An effort is currently underway to erect a plaque on the lawn of the Goshen City Hall in acknowledgement of Goshen’s history as a sundown town.

The Goshen Community Relations Commission (CRC) is considering installing the historical marker as part of a commitment to creating a more inclusive city. 

The term “sundown town” is the name given to towns that practiced the exclusion of people of color from an area after sundown. The practices barred people of color from owning property, starting families and living in certain areas through means of intimidation.  

The city of Goshen officially recognized its history as a sundown town in 2015. This came after a 6-0 vote to recognize and move on from the city’s exclusionary past. The initiative to acknowledge that part of the city’s history was started by three community members and eventually backed by the CRC. 

AJ Delgadillo, director of community relations for the city of Goshen, said that the marker is meant to educate and accurately portray a time period when Goshen as a community failed to serve people of color. 

“The harm was not just the violence done to Black people or the exclusion of opportunity,” he said, “but also the harm done was in distributing the ability to start those institutions: Black-owned businesses and businesses responding to the Black communities.”

“The secondary victims of this social policy were their kids,” Delgadillo said, “and the people of neighboring cities who weren’t able to fully enjoy the amenities of having Goshen as a neighboring city.”
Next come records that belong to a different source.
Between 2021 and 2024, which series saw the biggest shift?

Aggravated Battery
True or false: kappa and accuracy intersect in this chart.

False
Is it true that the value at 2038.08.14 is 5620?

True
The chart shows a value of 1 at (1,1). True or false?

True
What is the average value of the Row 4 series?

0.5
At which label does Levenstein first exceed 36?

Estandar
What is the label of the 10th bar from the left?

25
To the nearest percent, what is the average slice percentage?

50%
“The tertiary victims are, sort of, everybody. The white students who had limited exposure to people of color, and, therefore, limited growth and world-view building. There are a lot of scattered effects that aren’t clear or linear and hard to understand.”  
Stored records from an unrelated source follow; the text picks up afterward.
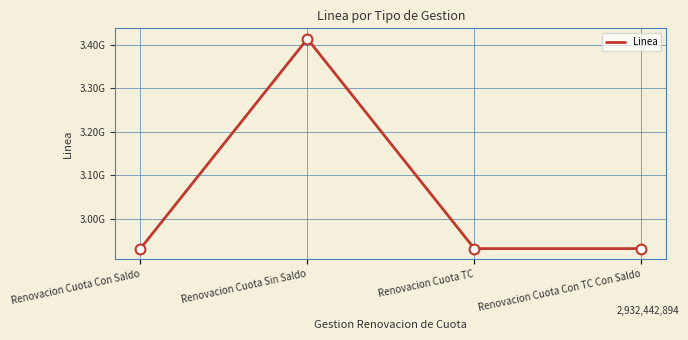

Does the chart have visible grid lines?

Yes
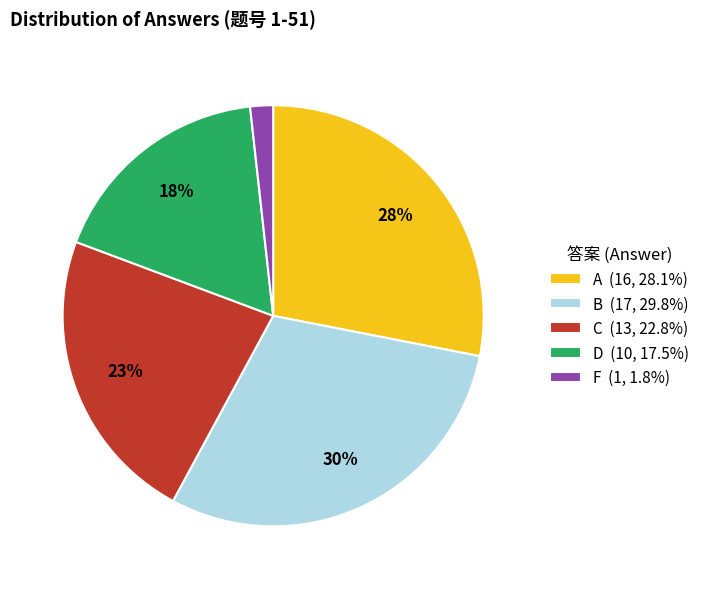

To the nearest percent, what is the difference between the largest and smallest slice percentages?

28%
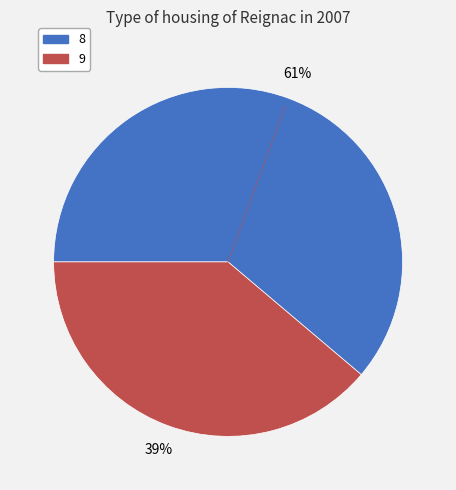

How many slices are in this pie chart?

2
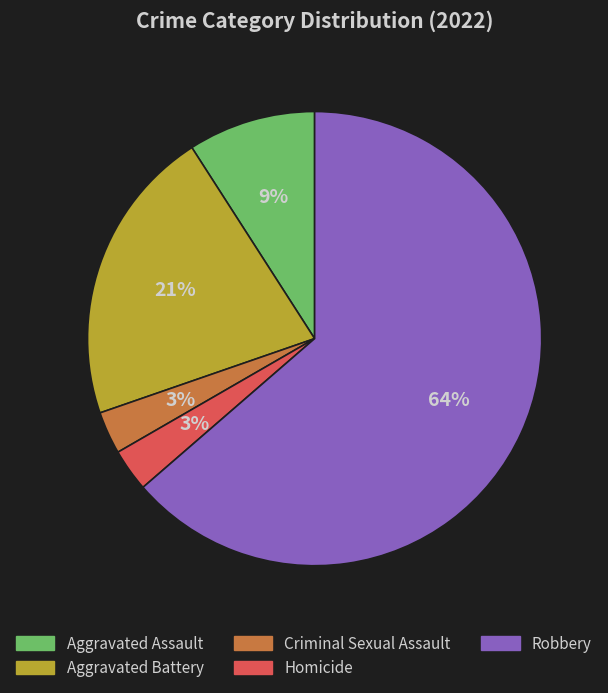

The Aggravated Battery slice represents 21% of the pie. True or false?

True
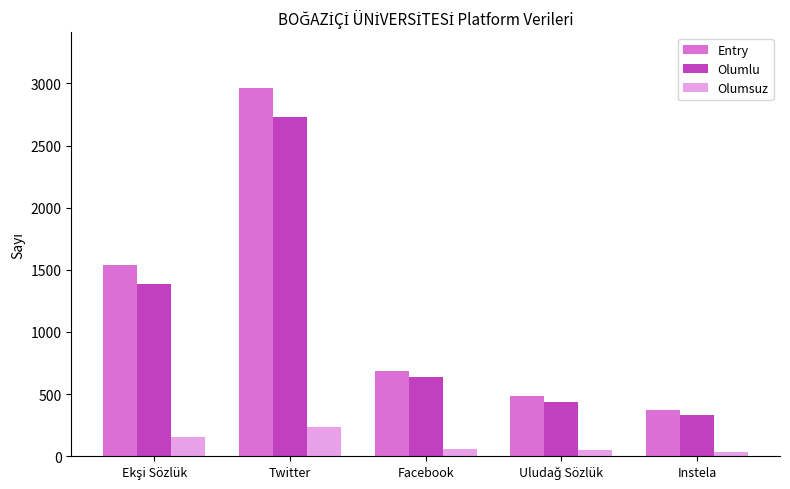

What is the highest value of the Olumsuz series?

238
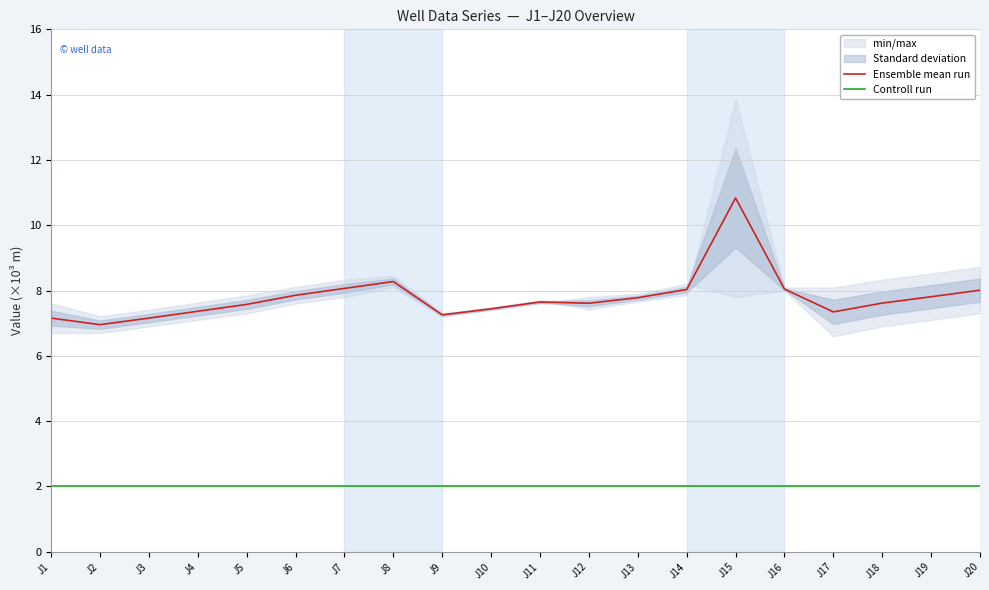

Rank the series at J17 from lowest to highest value.

Controll run, Ensemble mean run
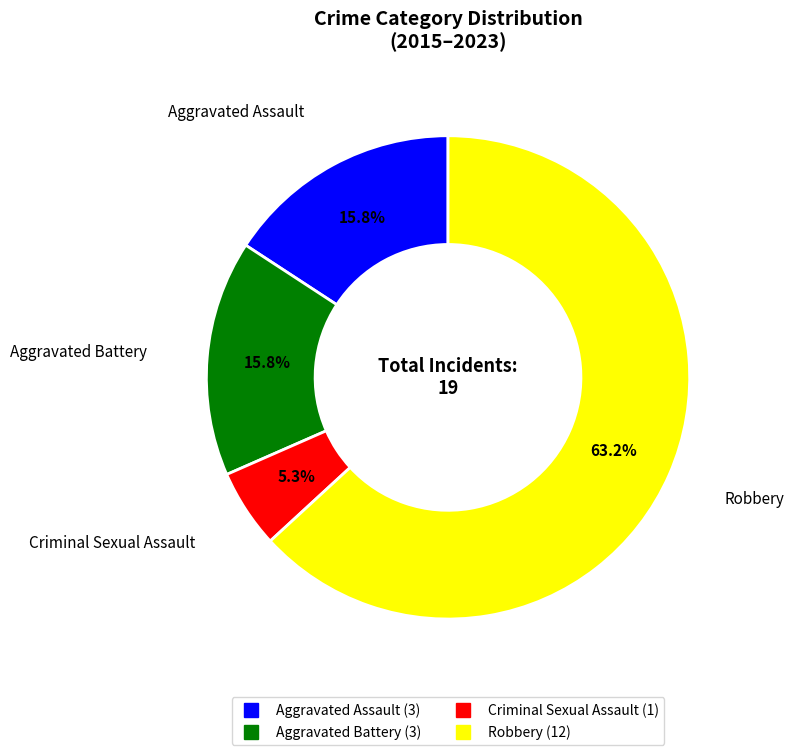

To the nearest percent, what portion does Aggravated Assault represent?

16%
Delgadillo said that the city should be responsible for making amends. 

“There needs to be an explicit invitation and explicit welcome that Black families belong here,” Delgadillo said. “They are welcome here, and that they are valued here.”  

Gilberto Perez, Jr., vice president for student life at Goshen College and a member of the Goshen City Council, acknowledged that the college is located in a historically exclusionary city. 
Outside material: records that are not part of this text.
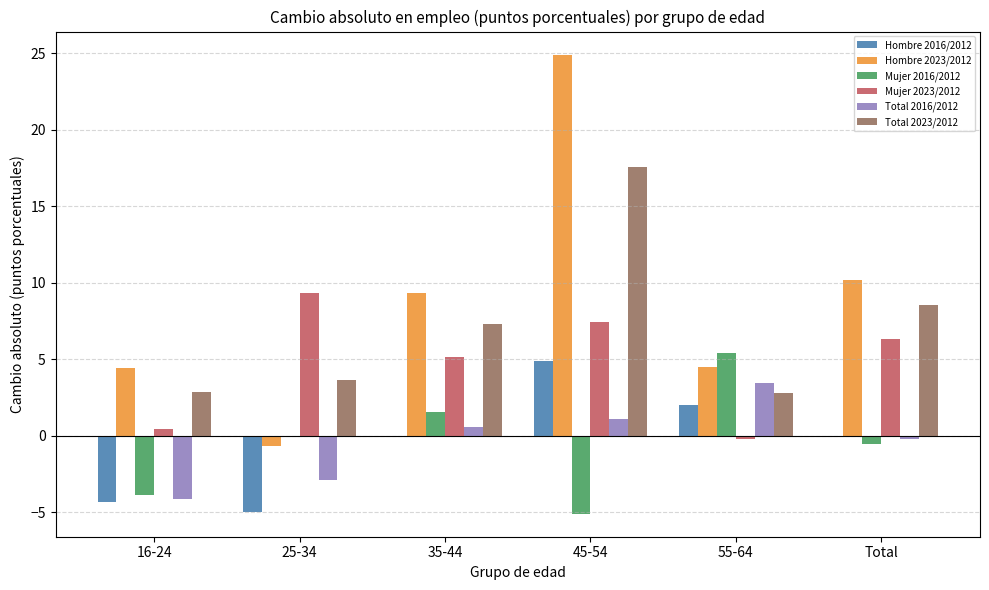

The Hombre 2023/2012 series shows 10.2 at Total. True or false?

True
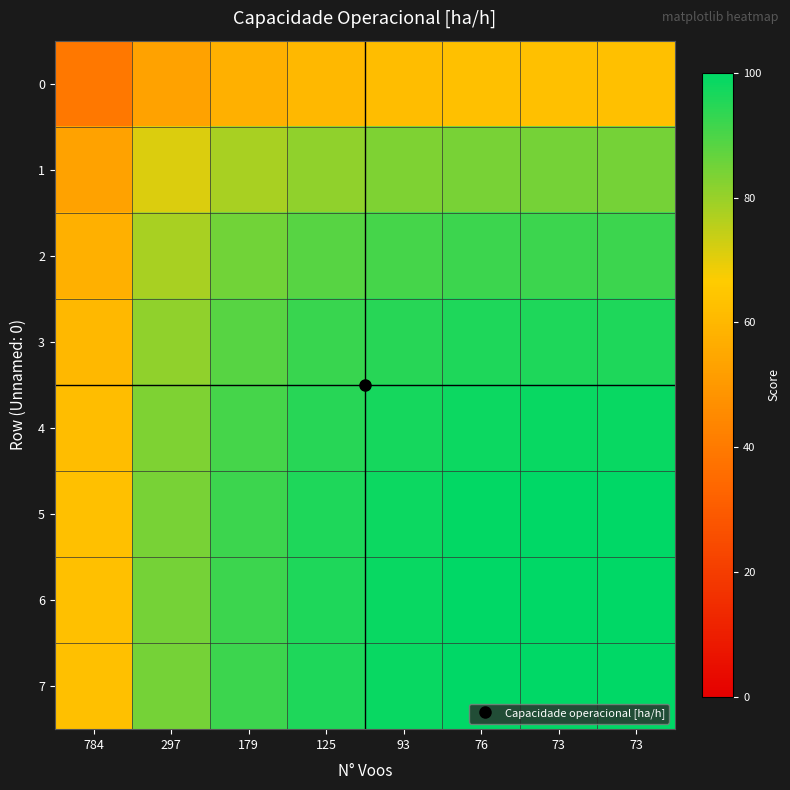

Reading left to right, what are all the values shown in this chart?

0: 784=39.3	297=53.0	179=57.8	125=60.2	93=61.8	76=62.6	73=62.7	73=62.7
1: 784=53.0	297=71.5	179=77.9	125=81.2	93=83.3	76=84.4	73=84.5	73=84.5
2: 784=57.8	297=77.9	179=84.9	125=88.5	93=90.7	76=91.9	73=92.1	73=92.1
3: 784=60.2	297=81.2	179=88.5	125=92.2	93=94.6	76=95.8	73=96.0	73=96.0
4: 784=61.8	297=83.3	179=90.7	125=94.6	93=97.0	76=98.3	73=98.5	73=98.5
5: 784=62.6	297=84.4	179=91.9	125=95.8	93=98.3	76=99.6	73=99.8	73=99.8
6: 784=62.7	297=84.5	179=92.1	125=96.0	93=98.5	76=99.8	73=100.0	73=100.0
7: 784=62.7	297=84.5	179=92.1	125=96.0	93=98.5	76=99.8	73=100.0	73=100.0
Perez said, “We [the college] want to open up these spaces to actually learn about what sundown towns are.”

“These are hard conversations that people just don’t know how to enter into,” Perez said. “I would say that Goshen College and the Community Relations Committee has the power to do those things, and I reiterate that Goshen College is inviting students into those hard spaces.”

The CRC is conducting a survey to determine the text for the memorial plaque.  All residents in the Goshen area are welcome to give their input, as well as members of the Goshen College community, who received a link to the survey in the Communicator email for Sep. 9. 

“The point of the marker is to heal,” Delgadillo said, “[and] to account for the past wrongs. We don’t want this to be for a number of people to pat themselves on the back for getting this built, but something that is genuinely building community and setting the tone for how we want to proceed into the future.”